* _À faire_
Renvoyez tel quel le passage des données qui commence à la ligne contenant « the online bank account.</span></span> » et se termine à la ligne contenant « for the account.</span></span> », ces deux lignes comprises.

* _Données à étudier_
★ ★ ★ ★ ★ ★ ★

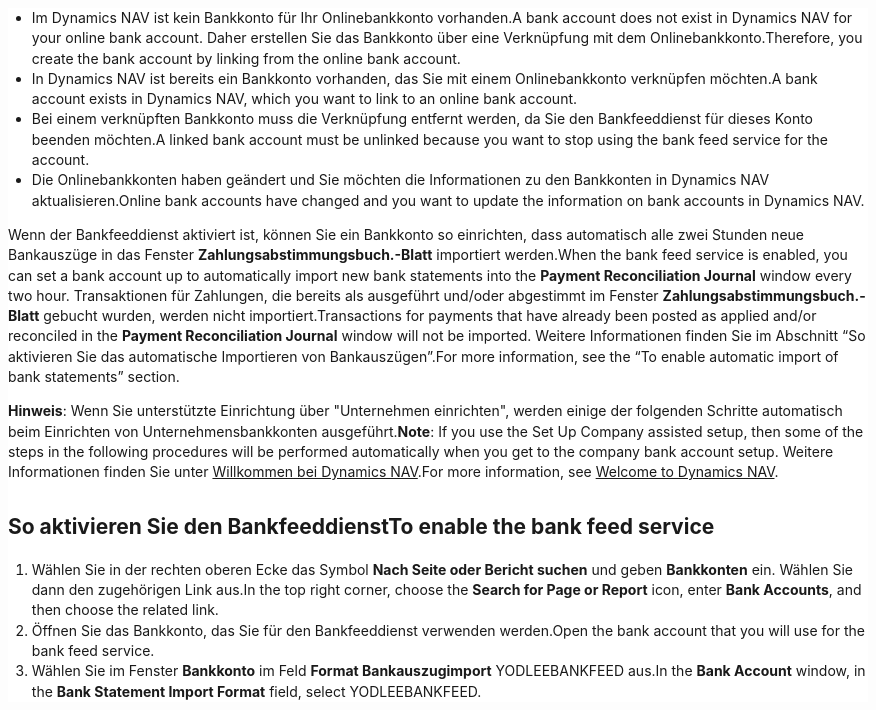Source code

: - <span data-ttu-id="affc2-109">Im Dynamics NAV ist kein Bankkonto für Ihr Onlinebankkonto vorhanden.</span><span class="sxs-lookup"><span data-stu-id="affc2-109">A bank account does not exist in Dynamics NAV for your online bank account.</span></span> <span data-ttu-id="affc2-110">Daher erstellen Sie das Bankkonto über eine Verknüpfung mit dem Onlinebankkonto.</span><span class="sxs-lookup"><span data-stu-id="affc2-110">Therefore, you create the bank account by linking from the online bank account.</span></span>
- <span data-ttu-id="affc2-111">In Dynamics NAV ist bereits ein Bankkonto vorhanden, das Sie mit einem Onlinebankkonto verknüpfen möchten.</span><span class="sxs-lookup"><span data-stu-id="affc2-111">A bank account exists in Dynamics NAV, which you want to link to an online bank account.</span></span>
- <span data-ttu-id="affc2-112">Bei einem verknüpften Bankkonto muss die Verknüpfung entfernt werden, da Sie den Bankfeeddienst für dieses Konto beenden möchten.</span><span class="sxs-lookup"><span data-stu-id="affc2-112">A linked bank account must be unlinked because you want to stop using the bank feed service for the account.</span></span>
- <span data-ttu-id="affc2-113">Die Onlinebankkonten haben geändert und Sie möchten die Informationen zu den Bankkonten in Dynamics NAV aktualisieren.</span><span class="sxs-lookup"><span data-stu-id="affc2-113">Online bank accounts have changed and you want to update the information on bank accounts in Dynamics NAV.</span></span>

<span data-ttu-id="affc2-114">Wenn der Bankfeeddienst aktiviert ist, können Sie ein Bankkonto so einrichten, dass automatisch alle zwei Stunden neue Bankauszüge in das Fenster **Zahlungsabstimmungsbuch.-Blatt** importiert werden.</span><span class="sxs-lookup"><span data-stu-id="affc2-114">When the bank feed service is enabled, you can set a bank account up to automatically import new bank statements into the **Payment Reconciliation Journal** window every two hour.</span></span> <span data-ttu-id="affc2-115">Transaktionen für Zahlungen, die bereits als ausgeführt und/oder abgestimmt im Fenster **Zahlungsabstimmungsbuch.-Blatt** gebucht wurden, werden nicht importiert.</span><span class="sxs-lookup"><span data-stu-id="affc2-115">Transactions for payments that have already been posted as applied and/or reconciled in the **Payment Reconciliation Journal** window will not be imported.</span></span> <span data-ttu-id="affc2-116">Weitere Informationen finden Sie im Abschnitt “So aktivieren Sie das automatische Importieren von Bankauszügen”.</span><span class="sxs-lookup"><span data-stu-id="affc2-116">For more information, see the “To enable automatic import of bank statements” section.</span></span>

<span data-ttu-id="affc2-117">**Hinweis**: Wenn Sie unterstützte Einrichtung über "Unternehmen einrichten", werden einige der folgenden Schritte automatisch beim Einrichten von Unternehmensbankkonten ausgeführt.</span><span class="sxs-lookup"><span data-stu-id="affc2-117">**Note**: If you use the Set Up Company assisted setup, then some of the steps in the following procedures will be performed automatically when you get to the company bank account setup.</span></span> <span data-ttu-id="affc2-118">Weitere Informationen finden Sie unter [Willkommen bei Dynamics NAV](across-get-started.md).</span><span class="sxs-lookup"><span data-stu-id="affc2-118">For more information, see [Welcome to Dynamics NAV](across-get-started.md).</span></span>

## <a name="to-enable-the-bank-feed-service"></a><span data-ttu-id="affc2-119">So aktivieren Sie den Bankfeeddienst</span><span class="sxs-lookup"><span data-stu-id="affc2-119">To enable the bank feed service</span></span>
1. <span data-ttu-id="affc2-120">Wählen Sie in der rechten oberen Ecke das Symbol **Nach Seite oder Bericht suchen** und geben **Bankkonten** ein. Wählen Sie dann den zugehörigen Link aus.</span><span class="sxs-lookup"><span data-stu-id="affc2-120">In the top right corner, choose the **Search for Page or Report** icon, enter **Bank Accounts**, and then choose the related link.</span></span>
2. <span data-ttu-id="affc2-121">Öffnen Sie das Bankkonto, das Sie für den Bankfeeddienst verwenden werden.</span><span class="sxs-lookup"><span data-stu-id="affc2-121">Open the bank account that you will use for the bank feed service.</span></span>
3. <span data-ttu-id="affc2-122">Wählen Sie im Fenster **Bankkonto** im Feld **Format Bankauszugimport** YODLEEBANKFEED aus.</span><span class="sxs-lookup"><span data-stu-id="affc2-122">In the **Bank Account** window, in the **Bank Statement Import Format** field, select YODLEEBANKFEED.</span></span>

★ ★ ★ ★ ★ ★ ★

* _Réponse attendue_
: - <span data-ttu-id="affc2-109">Im Dynamics NAV ist kein Bankkonto für Ihr Onlinebankkonto vorhanden.</span><span class="sxs-lookup"><span data-stu-id="affc2-109">A bank account does not exist in Dynamics NAV for your online bank account.</span></span> <span data-ttu-id="affc2-110">Daher erstellen Sie das Bankkonto über eine Verknüpfung mit dem Onlinebankkonto.</span><span class="sxs-lookup"><span data-stu-id="affc2-110">Therefore, you create the bank account by linking from the online bank account.</span></span>
- <span data-ttu-id="affc2-111">In Dynamics NAV ist bereits ein Bankkonto vorhanden, das Sie mit einem Onlinebankkonto verknüpfen möchten.</span><span class="sxs-lookup"><span data-stu-id="affc2-111">A bank account exists in Dynamics NAV, which you want to link to an online bank account.</span></span>
- <span data-ttu-id="affc2-112">Bei einem verknüpften Bankkonto muss die Verknüpfung entfernt werden, da Sie den Bankfeeddienst für dieses Konto beenden möchten.</span><span class="sxs-lookup"><span data-stu-id="affc2-112">A linked bank account must be unlinked because you want to stop using the bank feed service for the account.</span></span>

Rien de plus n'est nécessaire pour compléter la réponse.